Nifty 50 (22,213) and Bank Nifty (46,812) advanced 0.8 per cent and 0.9 per cent respectively last week. While the positioning in options of both indices is similar, the futures data give a different picture. Below is an analysis.

Nifty 50

The February Nifty futures was up 0.6 per cent last week as it ended at 22,229 on Friday. As this happened, the cumulative Open Interest (OI) of Nifty futures rose – it increased to 144.6 lakh contracts on February 23 versus 134.2 lakh contracts on February 16. A price rise along with OI going up means long build-up, a bullish sign.

However, the Put Call Ratio (PCR) of February expiry options stood at nearly 0.9. This means relatively higher call option selling compared with puts. Traders sell call options when the expectation is bearish or a flat movement.

While the futures and options positioning appear different, the chart of Nifty futures shows that there is a strong resistance at 22,300. Coincidentally, 22300-strike call has been sold considerably. Hence, only a decisive breach of 22,300 will open the door for Nifty futures to establish another leg of rally.

As per the option chain, potential resistance above 22,300 are at 22,800 and 23,000. Similarly, 22,000 is a good support as the put option with this strike has significant OI outstanding. The chart of Nifty futures also shows that the price band of 21,930-22,000 is a good base. Below this price region the immediate support is 21,500.

Broadly, the next leg of trend depends on the level that Nifty futures breach first. A breach of 22,300 is a bullish sign, whereas a decline below 21,930 is a bearish indication. So, traders can now stay on the fence and initiate trade along the direction of the break of the 21,930-22,300 range.

Derivative outlook
Long build-up in Nifty futures
Short covering in Bank Nifty futures
Traders can stay out for now
Bank Nifty

The February expiry Bank Nifty futures rallied 0.7 per cent over the past week as it ended at 46,843 on Friday. During this time, the cumulative OI of Bank Nifty futures dropped – it was at 31.4 lakh contracts on February 23 versus 32 lakh contracts on February 16.

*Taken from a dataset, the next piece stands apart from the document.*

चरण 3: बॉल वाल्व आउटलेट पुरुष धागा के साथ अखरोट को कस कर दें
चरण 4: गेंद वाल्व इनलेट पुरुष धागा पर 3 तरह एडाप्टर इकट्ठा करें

Thus, Bank Nifty futures has experienced short covering for the second consecutive week. That said, for the contract to build a sustainable rally, fresh longs should come in. But there are no such indications at the moment.

On the other hand, options show bearishness as the PCR of February options stood at 0.8 on Friday. A ratio less than 1 denotes more call option writing, a bearish sign. So, broadly, Bank Nifty futures is attempting for a breakout, but not getting enough push from the bulls.

This could be because of the important resistance band of 47,000-47,300, as the chart shows. A falling trendline barrier also lies within this price band, making it a strong hurdle to invalidate. Moreover, 47000-call has been sold substantially. That said, a breakout of such a strong hurdle can result in a sharp rally.

At the same time, there is a key support between 46,000 and 46,200, as per the price action. Also, 46000-put has considerable OI outstanding, meaning it is a potential support.

Overall, the Bank Nifty futures should breach either 47,300 or 46,000 for us to predict the next leg of trend with reasonable accuracy. Until then, participants are advised to avoid fresh trades.